======== Data for analysis

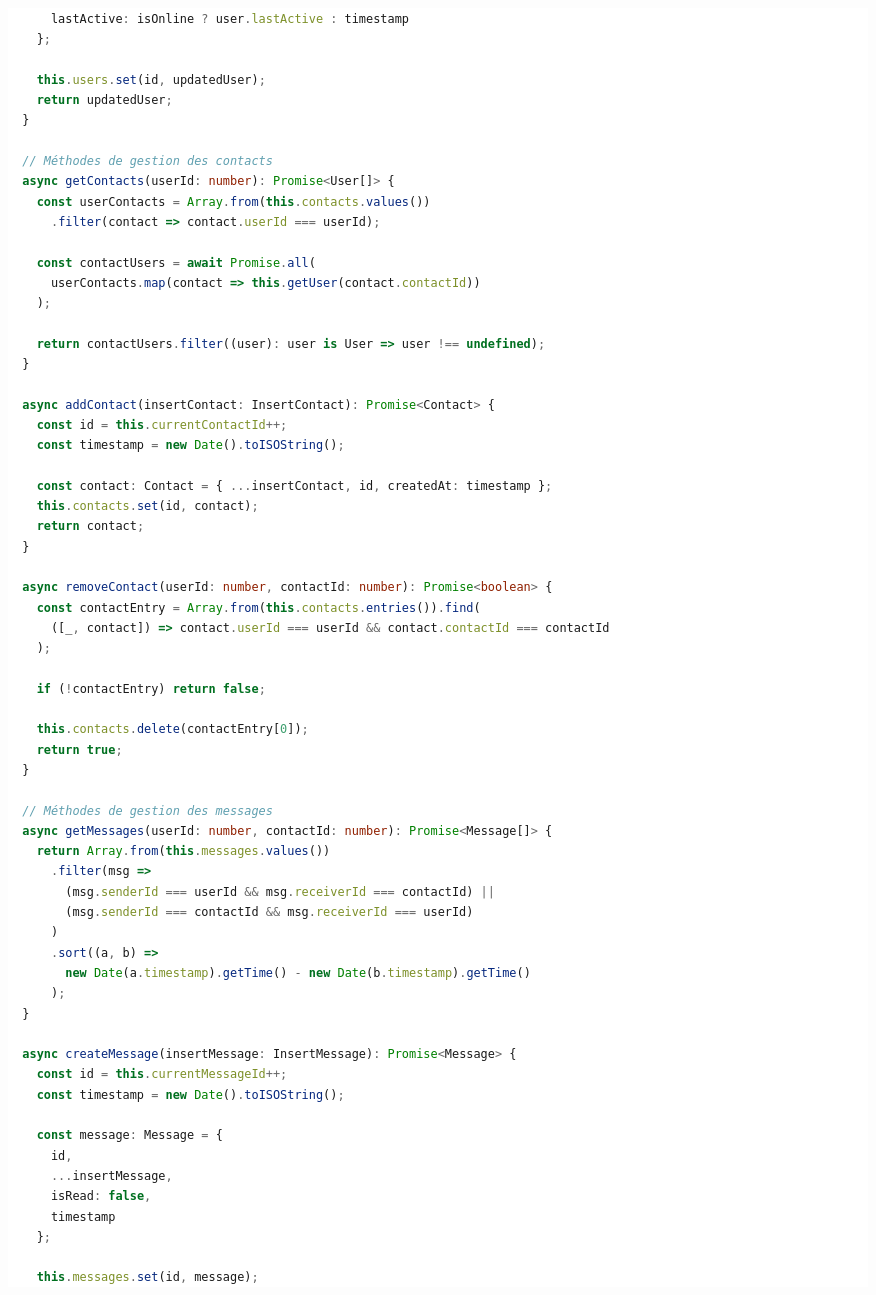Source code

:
 ```typescript
      lastActive: isOnline ? user.lastActive : timestamp 
    };
    
    this.users.set(id, updatedUser);
    return updatedUser;
  }
  
  // Méthodes de gestion des contacts
  async getContacts(userId: number): Promise<User[]> {
    const userContacts = Array.from(this.contacts.values())
      .filter(contact => contact.userId === userId);
    
    const contactUsers = await Promise.all(
      userContacts.map(contact => this.getUser(contact.contactId))
    );
    
    return contactUsers.filter((user): user is User => user !== undefined);
  }
  
  async addContact(insertContact: InsertContact): Promise<Contact> {
    const id = this.currentContactId++;
    const timestamp = new Date().toISOString();
    
    const contact: Contact = { ...insertContact, id, createdAt: timestamp };
    this.contacts.set(id, contact);
    return contact;
  }
  
  async removeContact(userId: number, contactId: number): Promise<boolean> {
    const contactEntry = Array.from(this.contacts.entries()).find(
      ([_, contact]) => contact.userId === userId && contact.contactId === contactId
    );
    
    if (!contactEntry) return false;
    
    this.contacts.delete(contactEntry[0]);
    return true;
  }
  
  // Méthodes de gestion des messages
  async getMessages(userId: number, contactId: number): Promise<Message[]> {
    return Array.from(this.messages.values())
      .filter(msg => 
        (msg.senderId === userId && msg.receiverId === contactId) ||
        (msg.senderId === contactId && msg.receiverId === userId)
      )
      .sort((a, b) => 
        new Date(a.timestamp).getTime() - new Date(b.timestamp).getTime()
      );
  }
  
  async createMessage(insertMessage: InsertMessage): Promise<Message> {
    const id = this.currentMessageId++;
    const timestamp = new Date().toISOString();
    
    const message: Message = { 
      id, 
      ...insertMessage, 
      isRead: false, 
      timestamp 
    };
    
    this.messages.set(id, message);
```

================

Exercise goal: Determine how many lines in the data include "Méthodes", and let the answer be that number alone.

Solution below: 2